[Data records]
_ _ _ _

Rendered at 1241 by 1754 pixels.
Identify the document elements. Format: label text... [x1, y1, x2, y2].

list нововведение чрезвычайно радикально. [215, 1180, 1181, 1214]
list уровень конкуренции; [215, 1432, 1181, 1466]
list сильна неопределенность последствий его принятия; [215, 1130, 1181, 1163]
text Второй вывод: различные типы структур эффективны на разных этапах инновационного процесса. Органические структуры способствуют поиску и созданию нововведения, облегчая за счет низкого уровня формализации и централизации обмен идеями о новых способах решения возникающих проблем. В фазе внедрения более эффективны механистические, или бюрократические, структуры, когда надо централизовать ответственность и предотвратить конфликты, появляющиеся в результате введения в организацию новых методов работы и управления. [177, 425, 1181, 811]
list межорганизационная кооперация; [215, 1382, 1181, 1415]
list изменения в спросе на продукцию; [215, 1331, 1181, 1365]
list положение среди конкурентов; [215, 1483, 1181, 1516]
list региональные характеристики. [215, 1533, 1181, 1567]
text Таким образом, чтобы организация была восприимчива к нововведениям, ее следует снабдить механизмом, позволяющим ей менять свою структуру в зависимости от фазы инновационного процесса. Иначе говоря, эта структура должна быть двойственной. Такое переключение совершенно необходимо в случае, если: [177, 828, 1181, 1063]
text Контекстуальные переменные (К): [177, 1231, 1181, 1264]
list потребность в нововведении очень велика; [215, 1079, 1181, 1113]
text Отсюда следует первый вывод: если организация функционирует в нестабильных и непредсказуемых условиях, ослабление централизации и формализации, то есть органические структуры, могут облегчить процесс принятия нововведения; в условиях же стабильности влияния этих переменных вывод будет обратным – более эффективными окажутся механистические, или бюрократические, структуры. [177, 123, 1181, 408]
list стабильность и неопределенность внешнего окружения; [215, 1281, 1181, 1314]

_ _ _ _

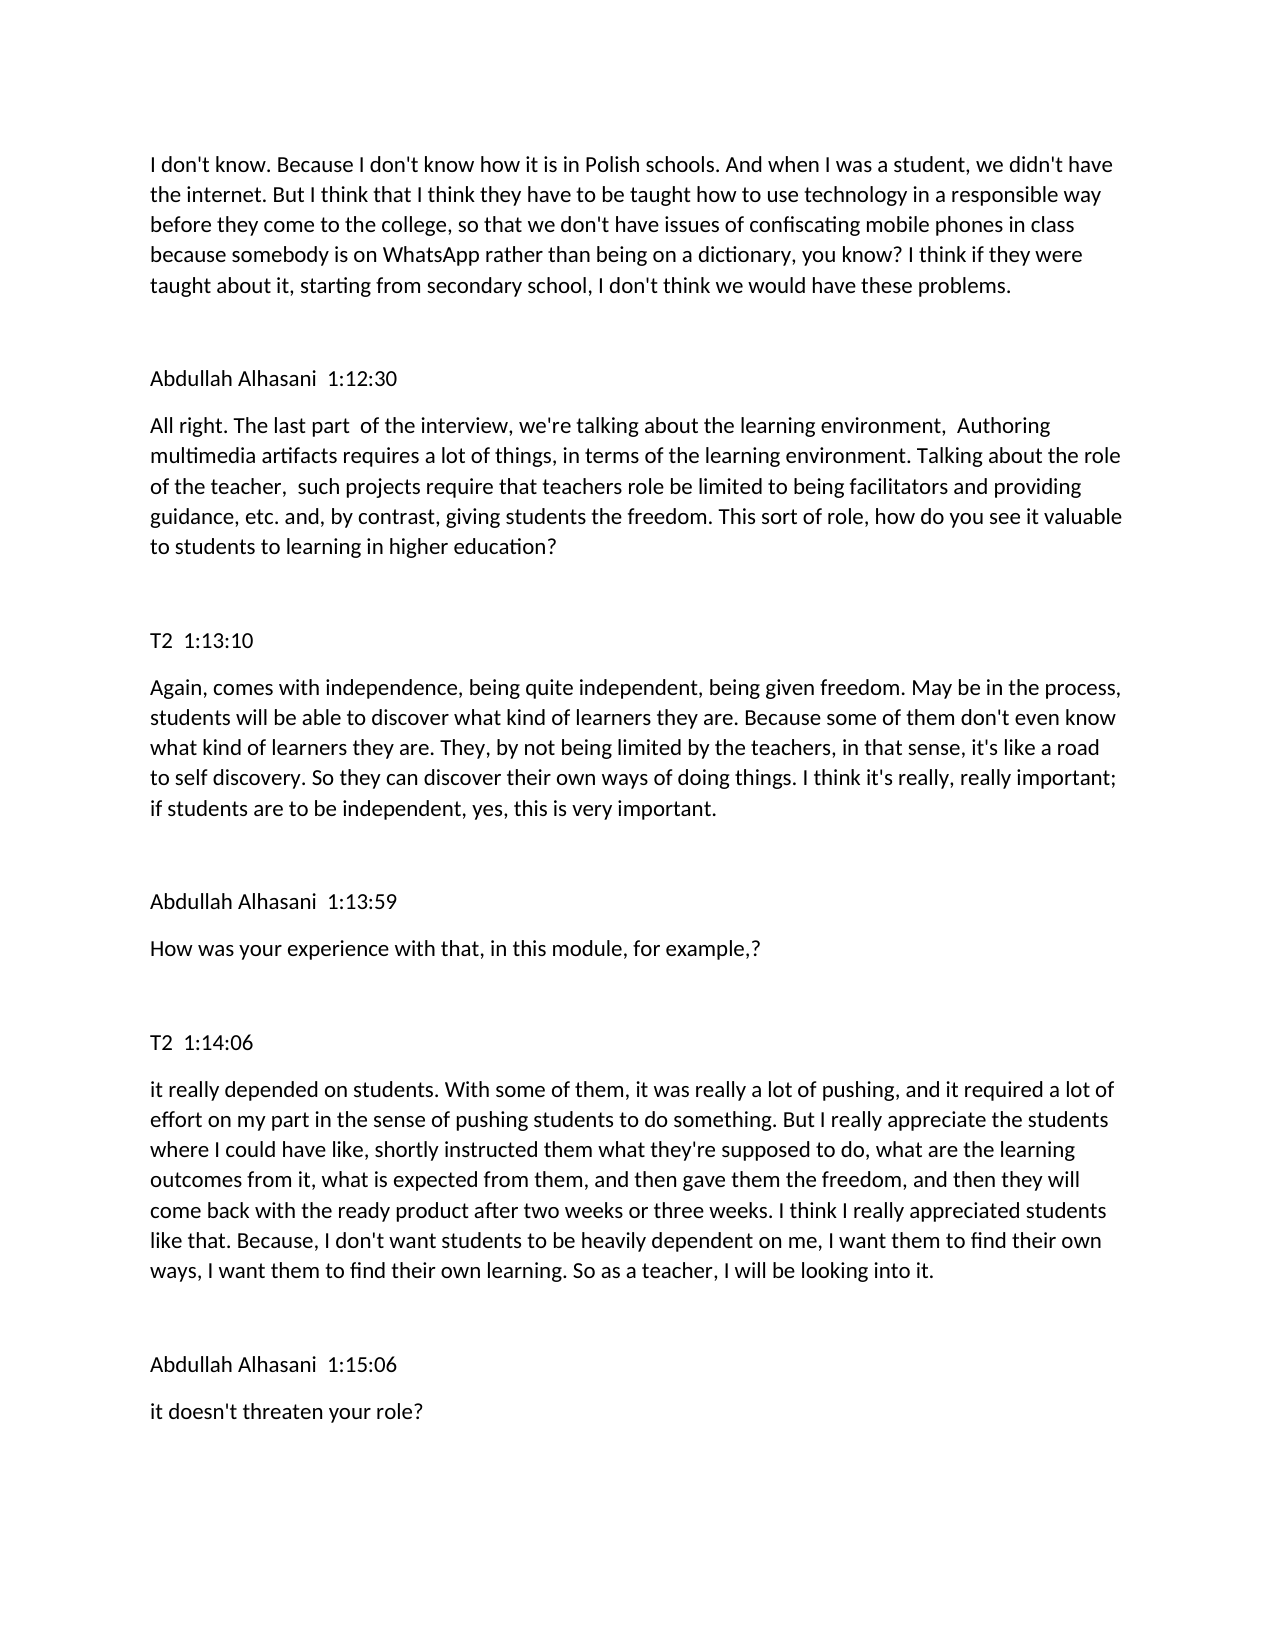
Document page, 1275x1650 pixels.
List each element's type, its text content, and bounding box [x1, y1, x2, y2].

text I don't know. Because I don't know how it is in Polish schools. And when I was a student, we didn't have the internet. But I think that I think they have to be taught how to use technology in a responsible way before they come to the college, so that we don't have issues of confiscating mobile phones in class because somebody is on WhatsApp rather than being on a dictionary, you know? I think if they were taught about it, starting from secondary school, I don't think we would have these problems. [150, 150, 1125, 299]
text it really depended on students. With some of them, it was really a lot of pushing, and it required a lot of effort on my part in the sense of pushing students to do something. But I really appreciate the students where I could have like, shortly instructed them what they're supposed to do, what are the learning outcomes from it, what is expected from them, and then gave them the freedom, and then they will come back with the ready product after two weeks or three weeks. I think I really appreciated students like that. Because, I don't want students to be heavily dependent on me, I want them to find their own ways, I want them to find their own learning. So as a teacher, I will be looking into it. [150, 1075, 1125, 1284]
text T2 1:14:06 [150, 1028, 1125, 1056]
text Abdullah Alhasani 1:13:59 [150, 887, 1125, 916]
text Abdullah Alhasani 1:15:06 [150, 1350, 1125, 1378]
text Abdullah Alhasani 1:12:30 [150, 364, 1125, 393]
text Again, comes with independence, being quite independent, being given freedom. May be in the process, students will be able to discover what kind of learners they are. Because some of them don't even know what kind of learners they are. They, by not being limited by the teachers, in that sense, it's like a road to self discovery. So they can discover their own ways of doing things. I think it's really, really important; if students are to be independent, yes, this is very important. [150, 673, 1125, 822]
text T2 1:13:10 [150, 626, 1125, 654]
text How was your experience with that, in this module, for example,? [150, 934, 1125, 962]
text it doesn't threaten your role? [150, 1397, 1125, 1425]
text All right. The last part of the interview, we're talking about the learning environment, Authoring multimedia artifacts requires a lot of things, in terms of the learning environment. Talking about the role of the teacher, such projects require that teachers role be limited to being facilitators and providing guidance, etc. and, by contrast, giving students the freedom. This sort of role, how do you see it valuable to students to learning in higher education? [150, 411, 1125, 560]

_ _ _ _

# Task goal
Copy every line in the entries above that has the string "если" in it.

# Answer to the problem
text Таким образом, чтобы организация была восприимчива к нововведениям, ее следует снабдить механизмом, позволяющим ей менять свою структуру в зависимости от фазы инновационного процесса. Иначе говоря, эта структура должна быть двойственной. Такое переключение совершенно необходимо в случае, если: [177, 828, 1181, 1063]
text Отсюда следует первый вывод: если организация функционирует в нестабильных и непредсказуемых условиях, ослабление централизации и формализации, то есть органические структуры, могут облегчить процесс принятия нововведения; в условиях же стабильности влияния этих переменных вывод будет обратным – более эффективными окажутся механистические, или бюрократические, структуры. [177, 123, 1181, 408]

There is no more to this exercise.